Use a Mallet. One almost mess-free way of cutting the pomegranate is to cut it in half, hold it upside-down suspended over a large bowl, and use a mallet or other heavy, blunt object to gently beat the seeds out of the bottom of the fruit. Yes, juice will fly and your hand holding the fruit from underneath will turn red, but none of the juice is lost, as it is using the water method (see below).
Vedas. The astringent and tannic quality of the seeds make it a “drying” food in Ayurveda, which, according to Jeeva Lifestyle, makes it good for fiery Pittas and, at damp periods of the year, for everyone else.
Water Method. To open the pomegranate relatively mess-free, cut it in half in a large bowl of water and then tear the sections apart. The seeds will sink to the bottom and the white papery pith will float. Remove the pith and then strain the seeds from the water.
Xmas and Rosh Hashana. Pomegranates appear on many Greek and Jewish tables during the holidays. At weddings and at New Years, Greeks break a pomegranate on the ground for good luck, which seems unnecessarily messy.
Yotam Ottolenghi. In Ottolenghi’s first cookbook, “Plenty,” there are five recipes for pomegranate. In his second, “Jerusalem,” he and partner Sami Tamami restrain themselves to only three: lamb-stuffed quince; wheat berries and swiss chard with pomegranate molasses; and a sesame-free babaganoush with eggplant. The celebrity chef also has a new cookbook out featuring recipes from his eponymous market-fresh café in London. Once again, it’s pomegranate-heavy. Pity the prep cooks breaking open all those pomegranates, identifiable by their stained red or water-wrinkled fingers. Cuisinart has, alas, yet to market a hands-free pomegranate-seeder.

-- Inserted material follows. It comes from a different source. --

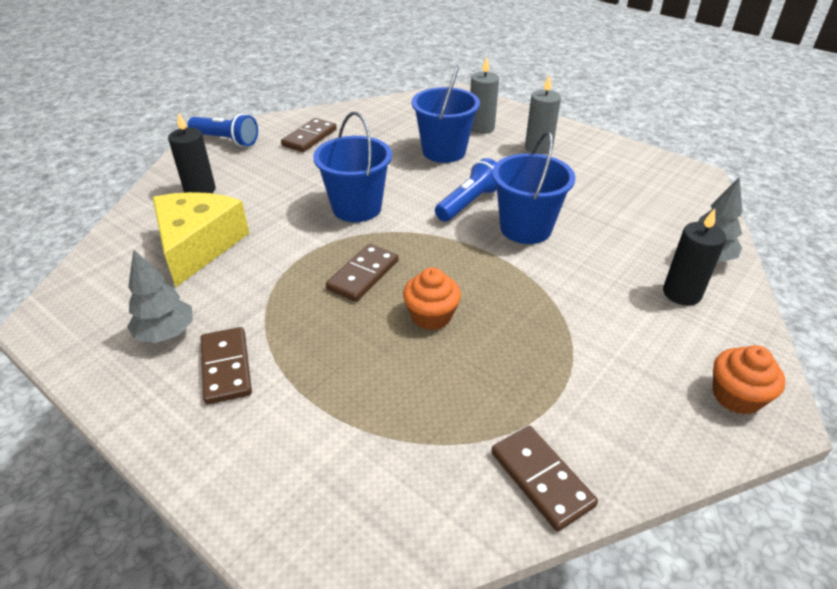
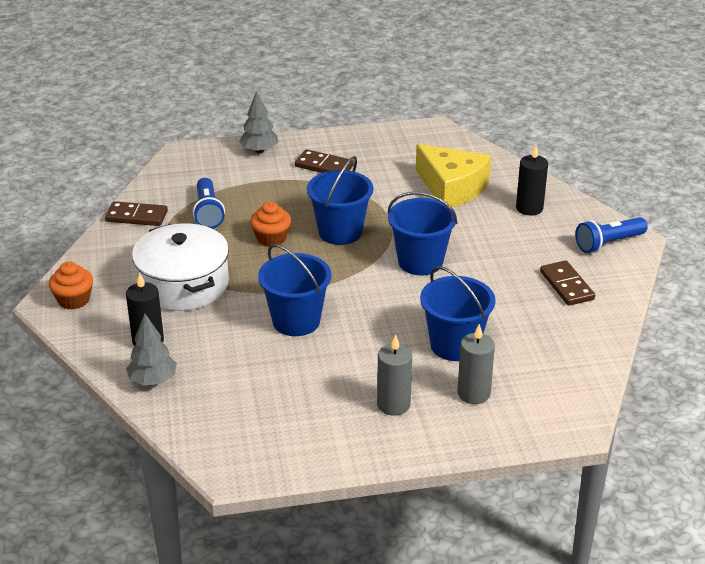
camera: 130 degrees right, 5 degrees down
(166, 333) = (375, 157): grey tree -> grey tree (259, 150)
(363, 275) = (340, 232): brown domino -> blue bucket
(469, 203) = (360, 314): blue flashlight -> blue flashlight (208, 212)
(587, 327) = (183, 285): none -> white pot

Zeus, and Blaming Winter on Greek Gods. According to Greek mythology, Hades, the god of the underworld, kidnapped the beautiful Persephone, daughter of Zeus, to make her his wife. Persephone’s harvest goddess mom, Demeter, was so sad that plants and crops stopped growing. Zeus couldn’t let the world end so he ordered Hades to return Persephone, but then she had to go and get tricked by Hades into eating some pomegranate seeds. Being the “fruit of the dead,” she has to spend the same amount of months in the underworld every year with Hades as the number of seeds she’d eaten. While she’s there, Demeter doesn’t let anything grow, thus creating winter. Fortunately, Persephone had an unusually small appetite, because no one since has stopped at three to seven pomegranate seeds (the exact amount of seeds she ate depends on the climate of the storyteller’s country of origin).